Klack… klack macht es. Ihr stockt der Atem. Da ist jemand an der
Tür. Das gibt's doch nicht. Er kommt doch noch! Schnell ein
Pfefferminzbonbon zwischen die Zähne, schnell zur Tür. Halt, erst
noch ein kurzer Blick in den Flurspiegel. Tür auf, auf den Lippen
ein großes Hallo. Sie sieht - nichts. Nichts und niemanden. Bei den
Nachbarn gegenüber steht die Wohnungstür offen, kehliges Lachen
dringt aus der Stube.
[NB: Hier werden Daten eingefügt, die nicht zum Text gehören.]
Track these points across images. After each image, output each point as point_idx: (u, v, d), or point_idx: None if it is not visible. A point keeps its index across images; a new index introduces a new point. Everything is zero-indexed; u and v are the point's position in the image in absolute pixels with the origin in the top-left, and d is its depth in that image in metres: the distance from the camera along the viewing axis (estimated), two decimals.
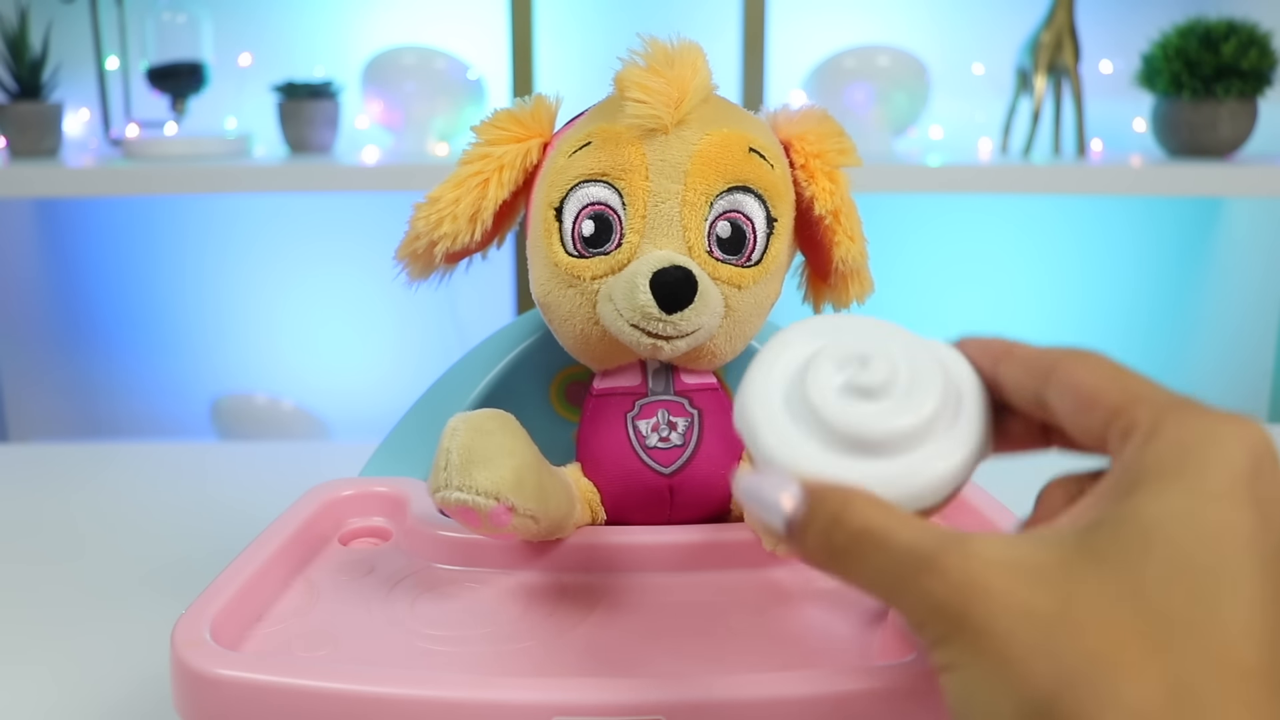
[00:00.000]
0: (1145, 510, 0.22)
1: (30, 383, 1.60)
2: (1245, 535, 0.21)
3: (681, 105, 0.37)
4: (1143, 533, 0.21)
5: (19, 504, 0.65)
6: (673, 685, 0.30)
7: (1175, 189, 1.25)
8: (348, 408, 1.59)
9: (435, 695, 0.30)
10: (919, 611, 0.23)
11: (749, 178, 0.38)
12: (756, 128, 0.39)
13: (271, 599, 0.36)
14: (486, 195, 0.39)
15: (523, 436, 0.36)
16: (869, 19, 1.48)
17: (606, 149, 0.38)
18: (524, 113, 0.40)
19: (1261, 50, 1.23)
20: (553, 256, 0.39)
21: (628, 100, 0.37)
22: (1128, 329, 1.58)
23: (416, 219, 0.40)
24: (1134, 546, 0.21)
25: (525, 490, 0.34)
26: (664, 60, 0.37)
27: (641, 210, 0.38)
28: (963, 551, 0.22)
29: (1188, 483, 0.22)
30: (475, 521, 0.34)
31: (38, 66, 1.31)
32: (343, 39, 1.48)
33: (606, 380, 0.41)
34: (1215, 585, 0.21)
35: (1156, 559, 0.21)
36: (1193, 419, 0.23)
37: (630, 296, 0.36)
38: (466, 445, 0.34)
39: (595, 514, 0.41)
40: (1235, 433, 0.22)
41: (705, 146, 0.38)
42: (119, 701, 0.41)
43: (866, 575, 0.24)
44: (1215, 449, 0.22)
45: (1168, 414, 0.23)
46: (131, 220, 1.56)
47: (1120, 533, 0.22)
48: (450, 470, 0.34)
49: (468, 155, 0.40)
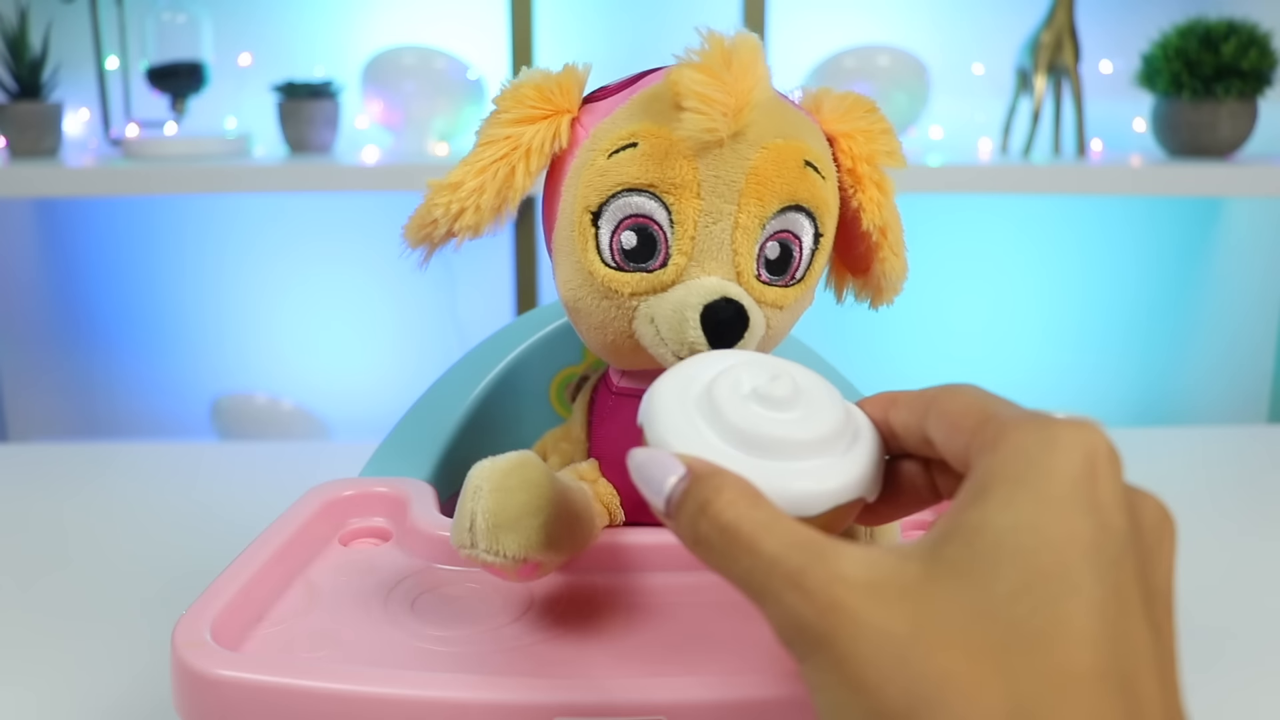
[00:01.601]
0: (993, 520, 0.22)
1: (30, 383, 1.60)
2: (1086, 541, 0.22)
3: (740, 116, 0.34)
4: (991, 543, 0.22)
5: (19, 504, 0.65)
6: (673, 685, 0.30)
7: (1175, 189, 1.25)
8: (348, 408, 1.59)
9: (435, 695, 0.30)
10: (785, 627, 0.23)
11: (803, 196, 0.36)
12: (810, 133, 0.37)
13: (272, 599, 0.36)
14: (513, 185, 0.36)
15: (545, 485, 0.34)
16: (869, 19, 1.48)
17: (655, 158, 0.35)
18: (550, 85, 0.37)
19: (1261, 50, 1.23)
20: (587, 264, 0.36)
21: (685, 109, 0.34)
22: (1128, 329, 1.58)
23: (434, 204, 0.36)
24: (983, 558, 0.22)
25: (552, 545, 0.34)
26: (721, 61, 0.33)
27: (691, 231, 0.35)
28: (827, 570, 0.22)
29: (1030, 490, 0.22)
30: (502, 576, 0.34)
31: (38, 66, 1.31)
32: (343, 39, 1.48)
33: (629, 380, 0.40)
34: (1057, 593, 0.21)
35: (1004, 570, 0.21)
36: (1034, 427, 0.23)
37: (678, 330, 0.34)
38: (491, 509, 0.32)
39: (614, 515, 0.40)
40: (1073, 438, 0.23)
41: (760, 163, 0.35)
42: (119, 702, 0.41)
43: (734, 574, 0.24)
44: (1054, 455, 0.23)
45: (1012, 425, 0.24)
46: (131, 220, 1.56)
47: (970, 544, 0.22)
48: (476, 533, 0.32)
49: (489, 134, 0.37)
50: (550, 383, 0.48)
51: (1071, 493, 0.22)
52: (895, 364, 1.56)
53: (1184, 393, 1.58)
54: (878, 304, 0.42)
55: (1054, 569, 0.21)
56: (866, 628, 0.21)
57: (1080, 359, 1.59)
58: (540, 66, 0.38)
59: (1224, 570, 0.55)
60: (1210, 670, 0.44)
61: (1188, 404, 1.58)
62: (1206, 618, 0.49)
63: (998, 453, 0.23)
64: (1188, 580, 0.53)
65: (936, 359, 1.58)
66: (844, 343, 0.76)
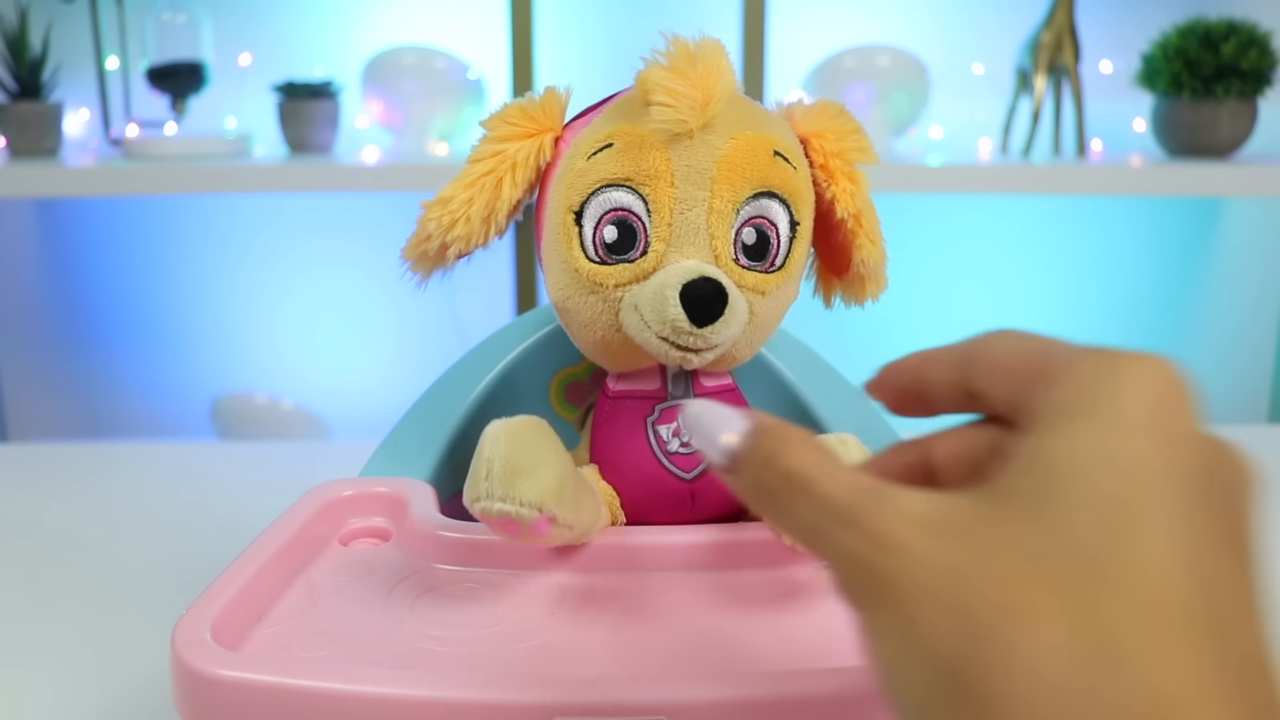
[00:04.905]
0: (1059, 450, 0.21)
1: (30, 382, 1.60)
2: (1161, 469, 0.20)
3: (707, 109, 0.36)
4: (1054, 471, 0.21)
5: (19, 504, 0.65)
6: (673, 685, 0.30)
7: (1175, 189, 1.25)
8: (348, 408, 1.59)
9: (435, 695, 0.30)
10: (840, 567, 0.22)
11: (774, 183, 0.37)
12: (779, 128, 0.39)
13: (271, 599, 0.36)
14: (500, 196, 0.39)
15: (559, 444, 0.35)
16: (869, 19, 1.48)
17: (629, 153, 0.37)
18: (534, 106, 0.39)
19: (1261, 50, 1.23)
20: (573, 262, 0.38)
21: (653, 104, 0.36)
22: (1128, 329, 1.58)
23: (427, 220, 0.39)
24: (1047, 488, 0.20)
25: (565, 501, 0.34)
26: (687, 60, 0.36)
27: (667, 218, 0.37)
28: (884, 508, 0.22)
29: (1099, 419, 0.21)
30: (515, 531, 0.34)
31: (38, 66, 1.31)
32: (343, 39, 1.48)
33: (624, 382, 0.40)
34: (1135, 522, 0.20)
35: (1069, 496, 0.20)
36: (1101, 360, 0.22)
37: (659, 309, 0.35)
38: (509, 455, 0.33)
39: (615, 517, 0.40)
40: (1144, 368, 0.22)
41: (730, 151, 0.37)
42: (119, 701, 0.41)
43: (792, 521, 0.23)
44: (1124, 384, 0.21)
45: (1077, 358, 0.22)
46: (131, 220, 1.56)
47: (1033, 475, 0.21)
48: (492, 480, 0.33)
49: (478, 152, 0.39)
50: (550, 383, 0.48)
51: (1145, 421, 0.21)
52: None
53: None
54: (863, 298, 0.42)
55: (1129, 497, 0.20)
56: (923, 562, 0.21)
57: None
58: (541, 68, 0.39)
59: None
60: None
61: None
62: None
63: (1060, 386, 0.22)
64: None
65: None
66: (844, 343, 0.76)
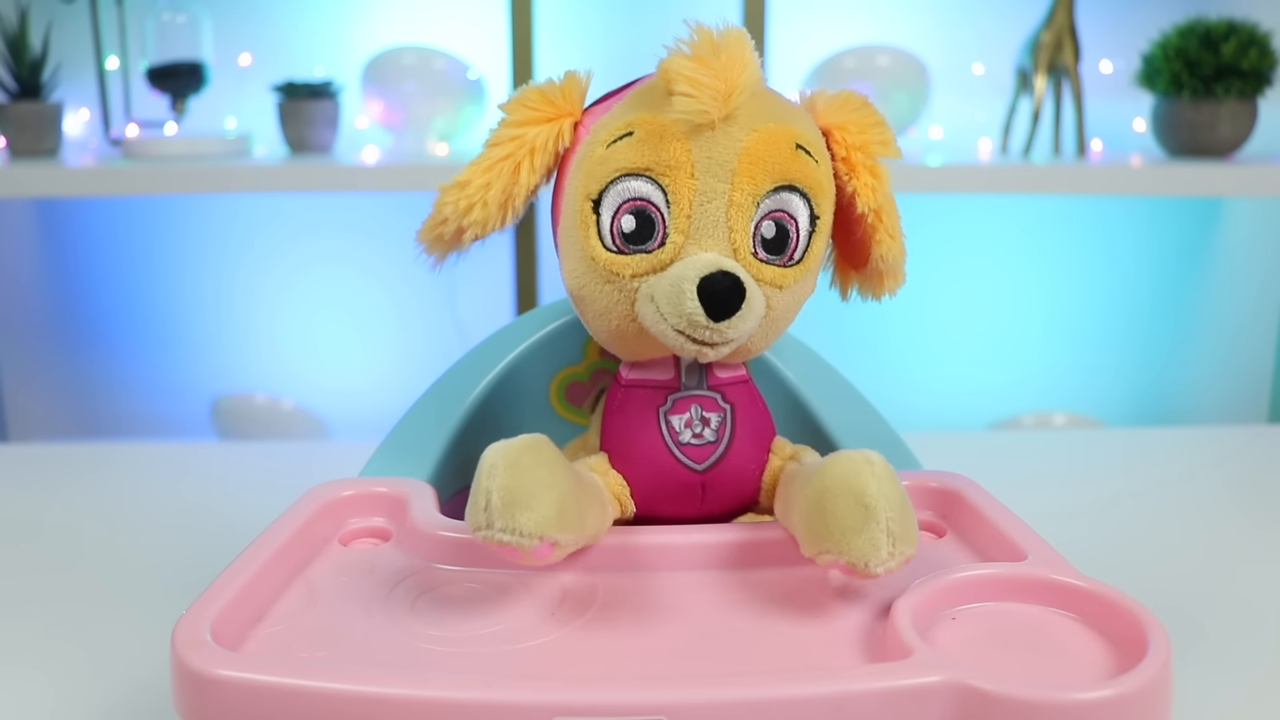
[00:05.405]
0: None
1: (30, 383, 1.60)
2: None
3: (730, 100, 0.35)
4: None
5: (19, 504, 0.65)
6: (673, 685, 0.30)
7: (1175, 189, 1.25)
8: (348, 408, 1.58)
9: (435, 695, 0.30)
10: None
11: (796, 176, 0.37)
12: (801, 120, 0.38)
13: (271, 600, 0.36)
14: (518, 181, 0.38)
15: (559, 464, 0.35)
16: (869, 19, 1.48)
17: (650, 142, 0.36)
18: (553, 90, 0.39)
19: (1261, 50, 1.23)
20: (589, 250, 0.37)
21: (675, 94, 0.35)
22: (1128, 329, 1.58)
23: (444, 203, 0.38)
24: None
25: (567, 524, 0.34)
26: (710, 50, 0.35)
27: (686, 210, 0.36)
28: None
29: None
30: (517, 558, 0.34)
31: (38, 66, 1.31)
32: (343, 39, 1.48)
33: (637, 371, 0.40)
34: None
35: None
36: None
37: (676, 302, 0.35)
38: (506, 486, 0.33)
39: (624, 508, 0.40)
40: None
41: (752, 144, 0.36)
42: (119, 702, 0.41)
43: None
44: None
45: None
46: (131, 220, 1.56)
47: None
48: (491, 511, 0.33)
49: (496, 136, 0.39)
50: (550, 383, 0.48)
51: None
52: (895, 364, 1.56)
53: (1184, 393, 1.58)
54: (881, 293, 0.42)
55: None
56: None
57: (1080, 359, 1.59)
58: (541, 68, 0.39)
59: (1225, 571, 0.55)
60: (1212, 672, 0.44)
61: (1188, 404, 1.58)
62: (1208, 618, 0.49)
63: None
64: (1189, 581, 0.53)
65: (937, 359, 1.58)
66: (844, 342, 0.76)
Langsam senkt sich ihr Blick und fällt direkt
in die großen, strahlenden Augen eines dreijährigen Mädchens, das
sich an den Türrahmen schmiegt und sie neugierig betrachtet. Das ist
doch die Kleinste von den Nachbarn. „Ja, was machst du denn da?" Sie
wundert sich, wie anders ihre Stimme plötzlich klingt. Sanft, fast
fröhlich. - „Zu dir." „Zu mir?" Eifriges Kopfnicken, lachende Augen.
„Ja, was machen wir denn jetzt, du musst doch zurück!" „Reingehn.
Schokolade." „O.K., aber dann bring ich dich wieder zu Mama und
Papa." Kopfnicken.
Ein paar Minuten später trägt die Frau das Mädchen zu den
überraschten Eltern zurück. Etwas hat sich in diesen Minuten
verändert, das spürt sie. Es sind die Kinderaugen, die ihre schweren
Gedanken in Luft auflösen, die keinen Trübsinn mehr zulassen für
diesen Abend. Wenn ein Kind dich anstrahlt, strahlst du einfach mit.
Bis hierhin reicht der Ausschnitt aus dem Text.